Gloucester police chief John McCarthy and Marisa Orlando pose with the Kops-N-Kids logo

MARISA ORLANDO, Staff Writer

This year, the members of the Gloucester Police Department will be heading back to elementary school to create a strong bond with the youth of the city.  

Gloucester Police Chief John McCarthy created the program to give children positive encounters with the police at a young age. He wanted to allow the kids in grades K-5 to get to know the police department, and understand that they are here to protect them as well as be their friends.

“The first contact that most people have with police is negative,” said McCarthy. “They’re calling because something is wrong; someone stole your bike, someone stole something out of your house, there’s a domestic, in other words, there’s something wrong. My idea was to introduce the police at a young age and let them know that they can be your friend, that they’re there to help you.”

KOPS-N-KIDS is meant to be something fun that the children and the police officers can enjoy. Each elementary school has been visited at least once, and more visits are being planned for the rest of the year.  

“My idea was to get the police into the grammar schools, into the K-5’s, and at a time when the kids were having fun; at lunch, at their recess, in gym.  Not in the classrooms trying to teach them,” said McCarthy. “It’s to let them know that police are there to be there friends, that police will sit down and eat with them. A lot of our guys get behind the serving lines and serve them food.

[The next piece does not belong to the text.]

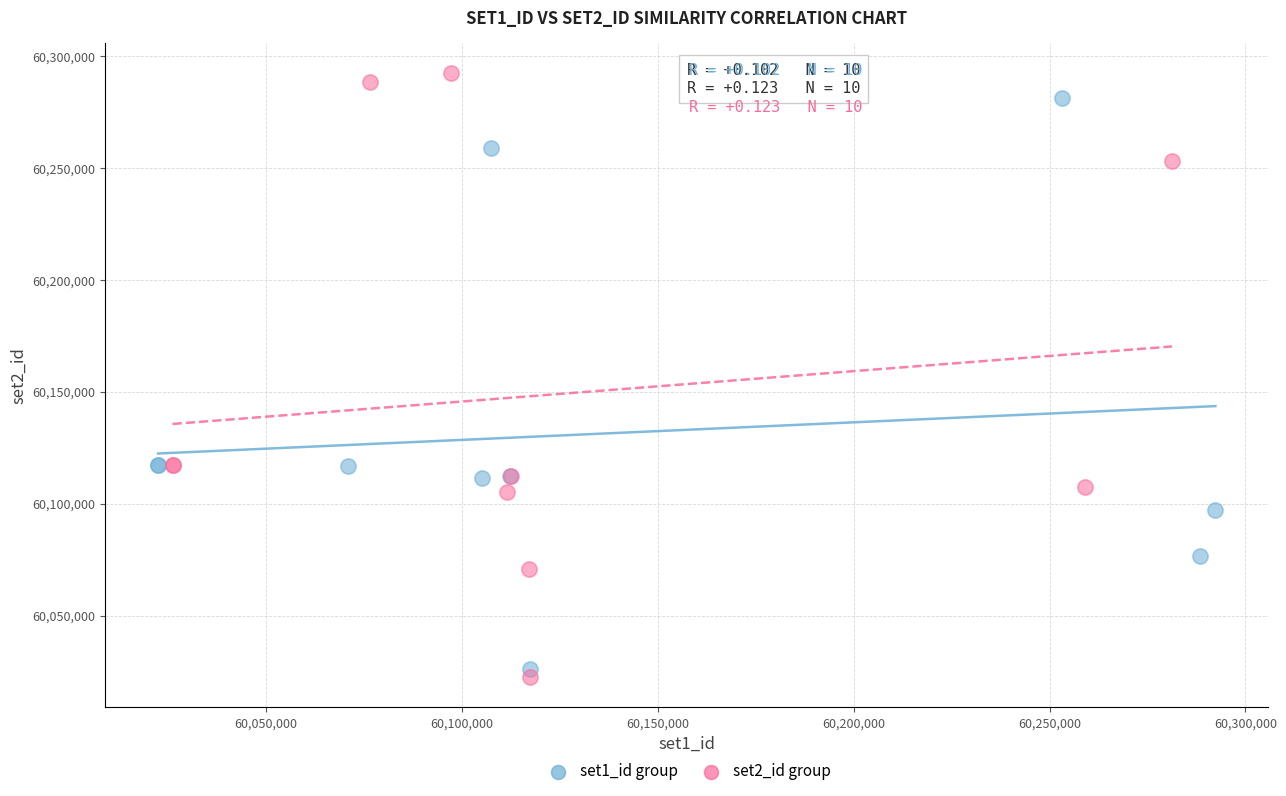

What are all the series names shown in the legend?

set1_id group, set2_id group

They’ll play at recess with them, just to let them know that we’re regular people.”

“I liked when the police came to my school,” 4th grader at East Gloucester Elementary Cassidy Bolcome. “They ate lunch with us and were really nice.”

“They gave us cards and they’re coming to the school 14 times,” said Bolcome. “Once we have all 14 cards we get to ride in a cop car to and from school which is cool.”

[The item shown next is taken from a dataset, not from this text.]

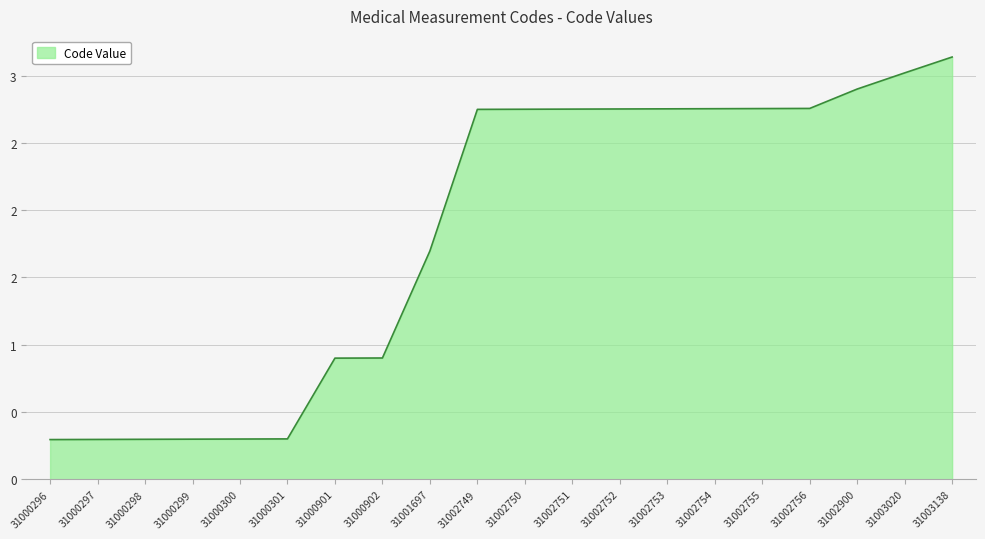

What is the value of the 20th point from the left?

3.1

The program is important for the children, as well as the police.  As a way to be even more involved with the kids, McCarthy was given the idea to make baseball cards of each police officer to hand out to the kids.

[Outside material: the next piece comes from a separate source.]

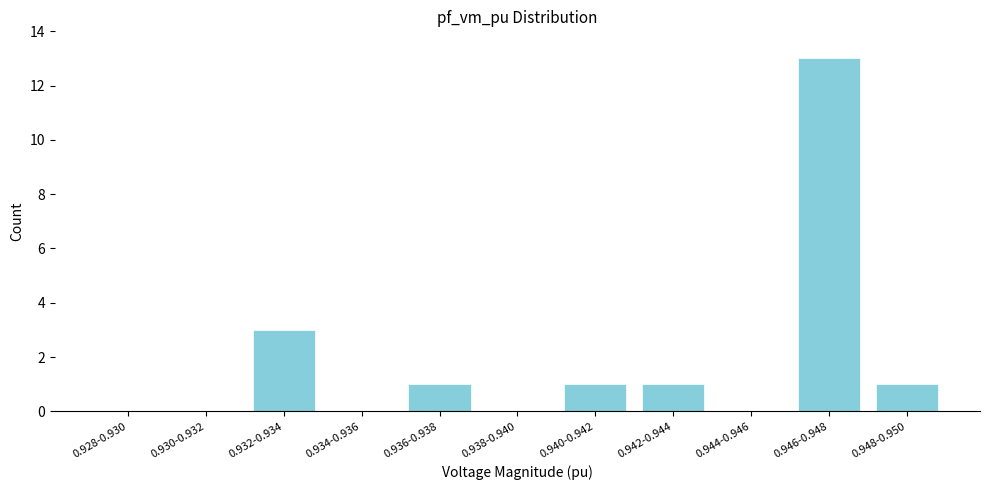

Reading left to right, what are all the values shown in this chart?

0.928-0.930=0	0.930-0.932=0	0.932-0.934=3	0.934-0.936=0	0.936-0.938=1	0.938-0.940=0	0.940-0.942=1	0.942-0.944=1	0.944-0.946=0	0.946-0.948=13	0.948-0.950=1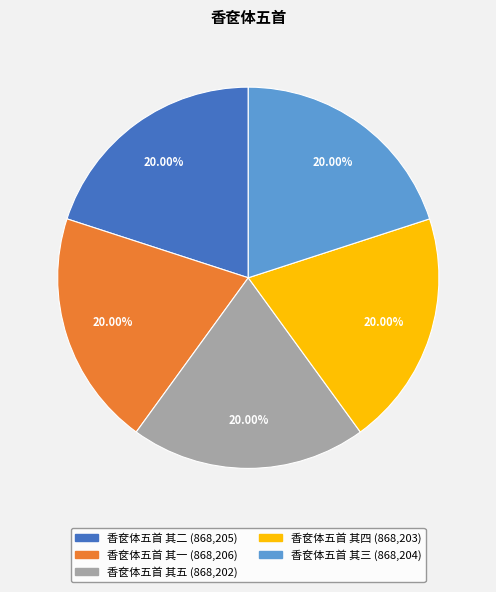

To the nearest percent, what is the average slice percentage?

20%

“We started it because we were over at West Parish and one of our officers, was signing autographs for the kids. All he could do was sign napkins off the lunch table, and a friend of mine who’s a school teacher over there said that the kids treasured those like they were gold, and I thought ‘we have got to do better than that,’” said McCarthy.

The baseball cards have a picture of the officer on the front and their “stats” on the back, such as where they’re from and different facts about them.  

The KOPS-N-KIDS logo was created by GHS alumnus Eric Cameron. McCarthy was presented with many ideas for a potential logo, but couldn’t find the perfect one.  He decided to reach out to the high school and was presented with a logo that encompassed different elements that McCarthy thought would accurately depict the program.  

“I love the city seal,” said McCarthy. “I love that there’s a lighthouse in the back, but I really love that the policemen has the two little kids by the hand.”

Each elementary school will be getting a framed picture of the logo. Each frame was crafted by the GHS cabinet design students.

McCarthy is hopeful that the program will be effective in giving children a positive view of policemen that they will take with them throughout their lives.

“If kids love the cops when they’re young, they’ll love them all their life,” said McCarthy.